The Feature–Error correlations component on the left of Figure 1 displays a list of the features, ranked by their discriminative power, together with statistics on correlations with errors. Feature–error co-occurrences are precomputed at the sentence level by counting out of the number of sentences that contain a feature, the number of sentences that contain a specific error. When present, the 5 most frequent errors per feature are displayed. You can retrieve specific feature–error correlations for investigation by filling in the search box above; for example, typing ‘VM_RR ,_because’ (white-space separated) will update the list to display only these two features (and their error correlations), while typing ‘*’ will re-display the full list.

Browsing the data

In order to allow one to see how features are related to the data, the system supports browsing operations. Selecting multiple features — highlighted in yellow — using Ctrl+Double left mouse click, and clicking on the button get scripts returns the relevant scripts. The right panel of the front-end displays a number of search and output options. Data can be retrieved at the sentence level and separated according to their grade, varying from A to E. Additionally, Boolean queries can be executed in order to examine occurrences of specific errors only; for example, you can activate the Scripts with errors: option and type ‘R OR W’. This will return sentences containing Replace or Word order errors.


Fig. 3: Sentences, split by grade, containing occurrences of ,_because and IO_AT. The list on the left gives error frequencies for this data set including the frequencies of lemmata and PoS tags inside an error.

Figure 3 shows the display of the system when the feature bigrams ,_because and IO_AT (of as preposition followed by an article) are selected. The text area in the centre displays sentences containing these features while various colours have been used for the error-coded and original text, as well as for the error tags in order to help readability. A search box at the top allows ease of navigation, highlighting keywords in red, while a small text area underneath displays the current search query, the size of the database and the number of matching scripts. The Errors by decreasing frequency pane on the left shows a list of the errors found in the retrieved data, ordered by decreasing frequency. Three different tabs (lemma, POS and lemma_POS) provide information about counts of lemmata and PoS tags inside an error tag. You can select specific errors for investigation by filling in the search box above; for example, typing ‘RV, RP’ (comma separated) will update the list to display only these two errors, while typing ‘*’ will re-display the full list.

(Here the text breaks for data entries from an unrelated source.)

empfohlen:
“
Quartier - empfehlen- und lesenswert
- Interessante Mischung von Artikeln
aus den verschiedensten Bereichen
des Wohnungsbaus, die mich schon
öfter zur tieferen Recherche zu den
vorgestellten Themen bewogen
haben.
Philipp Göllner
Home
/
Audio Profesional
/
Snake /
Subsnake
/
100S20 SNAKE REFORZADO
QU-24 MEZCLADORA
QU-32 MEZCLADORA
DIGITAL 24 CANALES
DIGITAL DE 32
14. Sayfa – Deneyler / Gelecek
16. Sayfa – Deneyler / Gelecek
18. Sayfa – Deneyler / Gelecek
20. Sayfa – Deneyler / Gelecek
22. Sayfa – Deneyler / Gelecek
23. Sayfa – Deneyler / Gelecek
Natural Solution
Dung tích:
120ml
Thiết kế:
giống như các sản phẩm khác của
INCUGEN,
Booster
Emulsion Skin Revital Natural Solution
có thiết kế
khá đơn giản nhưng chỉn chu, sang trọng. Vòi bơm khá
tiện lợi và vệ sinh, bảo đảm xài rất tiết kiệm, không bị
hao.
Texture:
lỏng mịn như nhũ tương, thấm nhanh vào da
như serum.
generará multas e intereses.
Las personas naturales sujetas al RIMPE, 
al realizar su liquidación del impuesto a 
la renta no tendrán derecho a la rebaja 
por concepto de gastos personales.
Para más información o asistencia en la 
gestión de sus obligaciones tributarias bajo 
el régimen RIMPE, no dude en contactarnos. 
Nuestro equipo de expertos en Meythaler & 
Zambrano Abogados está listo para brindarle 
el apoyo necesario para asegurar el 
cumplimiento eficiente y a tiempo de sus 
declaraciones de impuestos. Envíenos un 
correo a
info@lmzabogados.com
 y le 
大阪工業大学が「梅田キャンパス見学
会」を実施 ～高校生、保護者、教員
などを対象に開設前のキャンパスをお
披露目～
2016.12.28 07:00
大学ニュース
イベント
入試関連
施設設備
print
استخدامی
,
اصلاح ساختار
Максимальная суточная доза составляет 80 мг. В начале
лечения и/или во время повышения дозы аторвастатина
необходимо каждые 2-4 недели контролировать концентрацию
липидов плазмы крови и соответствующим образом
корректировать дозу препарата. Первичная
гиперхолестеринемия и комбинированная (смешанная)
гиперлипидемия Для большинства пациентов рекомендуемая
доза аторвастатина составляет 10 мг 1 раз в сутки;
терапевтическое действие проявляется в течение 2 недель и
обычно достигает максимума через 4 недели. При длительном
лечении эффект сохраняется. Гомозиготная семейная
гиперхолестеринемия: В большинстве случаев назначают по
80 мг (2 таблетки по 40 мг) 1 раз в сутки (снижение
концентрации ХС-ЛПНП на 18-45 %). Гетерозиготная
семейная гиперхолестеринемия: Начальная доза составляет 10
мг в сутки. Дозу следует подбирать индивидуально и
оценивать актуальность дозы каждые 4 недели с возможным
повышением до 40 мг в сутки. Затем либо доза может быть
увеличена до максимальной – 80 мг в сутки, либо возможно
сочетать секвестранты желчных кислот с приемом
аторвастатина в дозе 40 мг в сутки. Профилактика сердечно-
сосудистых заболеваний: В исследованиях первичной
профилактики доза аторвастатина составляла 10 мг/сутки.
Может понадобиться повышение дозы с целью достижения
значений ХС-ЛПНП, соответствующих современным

Research on Second Language Acquisition (SLA) highlights the possible effect of a native language (L1) on the learning process. Using the Graph → Select Learner option on the top left corner of Figure 1, you can select the language of interest while the system displays a new window with an identical front-end and functionality. Feature–error statistics are now displayed per L1, while selecting multiple features and clicking on the button get scripts returns scripts written by learners speaking the chosen L1. Although you can already access L1-specific scripts by completing the Language field of the right panel in Figure 1, you cannot use this option to perform a sentence-level search which includes meta-data. The Language field, however, is kept since it allows, by means of Boolean queries, simultaneous retrieval of scripts with different L1s, which can be useful for investigating languages belonging to the same family; for example, you can type ‘fr OR es’ (ISO 639-1 language codes) for retrieving scripts written by either French-speaking or Spanish-speaking learners of English.

References

Briscoe, E.J., B. Medlock & O. Andersen (2010). ‘Automated Assessment of ESOL Free Text Examinations’.
Briscoe, E.J., J. Carroll & R. Watson (2006). ‘The Second Release of the RASP System’. ACL-Coling’06 Interactive Presentation Session, 77–80.
Yannakoudakis, H., E.J. Briscoe & B. Medlock (2011). ‘A new dataset and method for automatically grading ESOL texts’. Proceedings of the 49th Annual Meeting of the Association for Computational Linguistics: Human Language Technologies, Association for Computational Linguistics, 180–189.